*Excerpted text*:

If you were afraid of, let's say, spiders and made a bit of a fuss when you saw one...would someone shouting at you, stop you being scared of spiders?


----------



## StormyThai (Sep 11, 2013)

chichi said:


> *Losing your temper and being stern are two totally different things!*
> 
> Didnt get that Malmum lost her temper. Just was stern with the dog because the behaviour being displayed was causing the other dog to stress out.


Semantics..... I'll rephrase... All the dog knows is he/she is being yelled at for being scared/stressed.


----------



## Tigerneko (Jan 2, 2009)

I think there's a difference between being firm and actually shouting at them.... I think it CAN help sometimes to give a firm "Come on, settle down!" (not with a real fear but perhaps if you have dogs that bark when people pass the window or garden, or when someone knocks on the door - that kind of thing) but I wouldn't say it's fair to shout at a frightened dog.... if I shouted at Amber while the fireworks were happening then I dread to think how it would have made her feel! But I think if you use the correct tone of voice - firm but reassuring, not actually yelling, then I think for some dogs it can work, but if I were malmum I would not be saying what a great idea it is


----------



## chichi (Apr 22, 2012)

moonviolet said:


> If you were afraid of, let's say, spiders and made a bit of a fuss when you saw one...would someone shouting at you, stop you being scared of spiders?


I am not a dog.....

If I crapped on the kitchen floor my family would call a doctor....if one of the Chis were to do the same ... we would clear it up.

Cant compare dogs and humans where certain issues/situations are concerned imho.


----------



## moonviolet (Aug 11, 2011)

chichi said:


> I am not a dog.....
> 
> If I crapped on the kitchen floor my family would call a doctor....if one of the Chis were to do the same ... we would clear it up.
> 
> Cant compare dogs and humans where certain issues are concerned imho.


Indeed you aren't.

Are you saying dogs don't feel fear?


----------



## Fleur (Jul 19, 2008)

I think being stern can sometimes be what a dog needs - being told to go to bed firmly in this situation seems to of worked - we all know our dogs individually and can only do what we feel is best for them in each individual situation.
I personally don't think that Malmum was recommending we all 'punish' our dogs - but that this experience (although bought out of fustration) has taught her that sometimes stern guidance can work.

Sending Zipper to bed calms him down especially when he is being territorial and barking at passing dogs, cats, people and even frogs. And I have to be firm in my voice to interrupt him.

*What you need to do*:
a – Rewrite the dog forum thread from "## Fleur (Jul" to "each individual situation.", inclusive, putting "strict" in place of "stern".
b – Answer these questions about the dog forum thread:
(i) During what event does Tigerneko say Amber was frightened?
(ii) According to chichi, what would chichi's family do if chichi crapped on the kitchen floor?
(iii) What does Zipper bark at when being territorial?
c – Take the dog forum thread further from the point where it stops.
The material has nothing to do with this work.

*Provided information*:

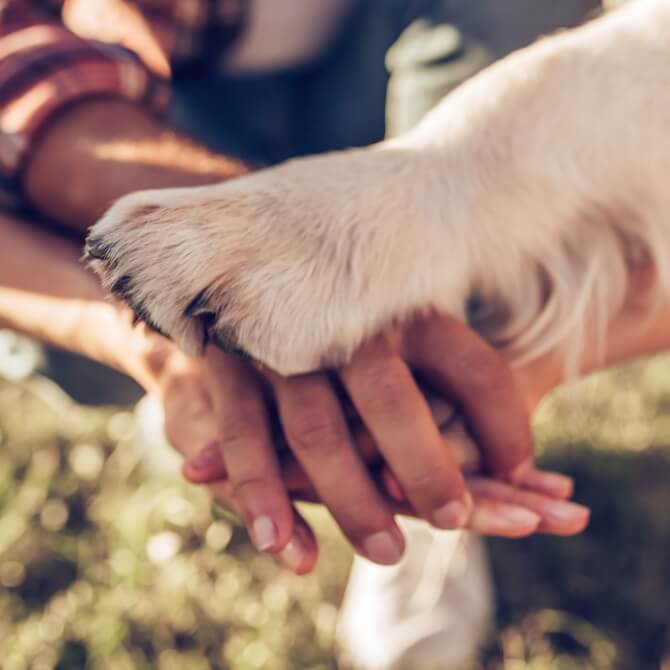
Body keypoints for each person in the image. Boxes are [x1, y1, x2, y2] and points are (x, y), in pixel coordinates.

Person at [0, 1, 627, 668]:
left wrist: (505, 364)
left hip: (410, 95)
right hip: (151, 106)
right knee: (99, 304)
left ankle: (417, 440)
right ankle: (366, 426)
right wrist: (180, 321)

*Response list*:
a –
## Fleur (Jul 19, 2008)

I think being strict can sometimes be what a dog needs - being told to go to bed firmly in this situation seems to of worked - we all know our dogs individually and can only do what we feel is best for them in each individual situation.

b –
(i) The fireworks.
(ii) Call a doctor.
(iii) Passing dogs, cats, people and even frogs.

c –
----------



## chichi (Apr 22, 2012)

moonviolet said:


> Indeed you aren't.
> 
> Are you saying dogs don't feel fear?


Are you being patronising?


----------



## catz4m8z (Aug 27, 2008)

chichi said:


> Didnt get that Malmum lost her temper. Just was stern with the dog because the behaviour being displayed was causing the other dog to stress out.


TBF though she did say that she had to tell Kali off several times and send her back to bed which implies that she wasnt any less scared of fireworks but worked out she would just get told off if she showed it.


----------



## moonviolet (Aug 11, 2011)

chichi said:


> Are you being patronising?


i am trying to clearly understand your point of view, do you think shouting at a dog will cure it's fear... if you do indeed believe dogs can feel fear.


----------



## Happy Paws2 (Sep 13, 2008)

Dillon started barking as loudly as he could every time one of the bl**dy things go off, it's OK at first but after a while you get a headache and your ears started to hurt. 

So now we say loudly Thank you now that is enough you'er told us now every time a banger or whizzer has gone off, after awhile he seems to get the message and ignores them, either that or his give himself a headache as well.


----------



## Sarah1983 (Nov 2, 2011)

chichi said:


> I am not a dog.....
> 
> If I crapped on the kitchen floor my family would call a doctor....if one of the Chis were to do the same ... we would clear it up.
> 
> Cant compare dogs and humans where certain issues/situations are concerned imho.


Change that from a grown adult to a toddler and the response would more than likely be completely different though.

I don't feel dogs are all that different to small children when it comes to fear to be honest.


----------



## chichi (Apr 22, 2012)

moonviolet said:


> i am trying to clearly understand your point of view, do you think shouting at a dog will cure it's fear... if you do indeed believe dogs can feel fear.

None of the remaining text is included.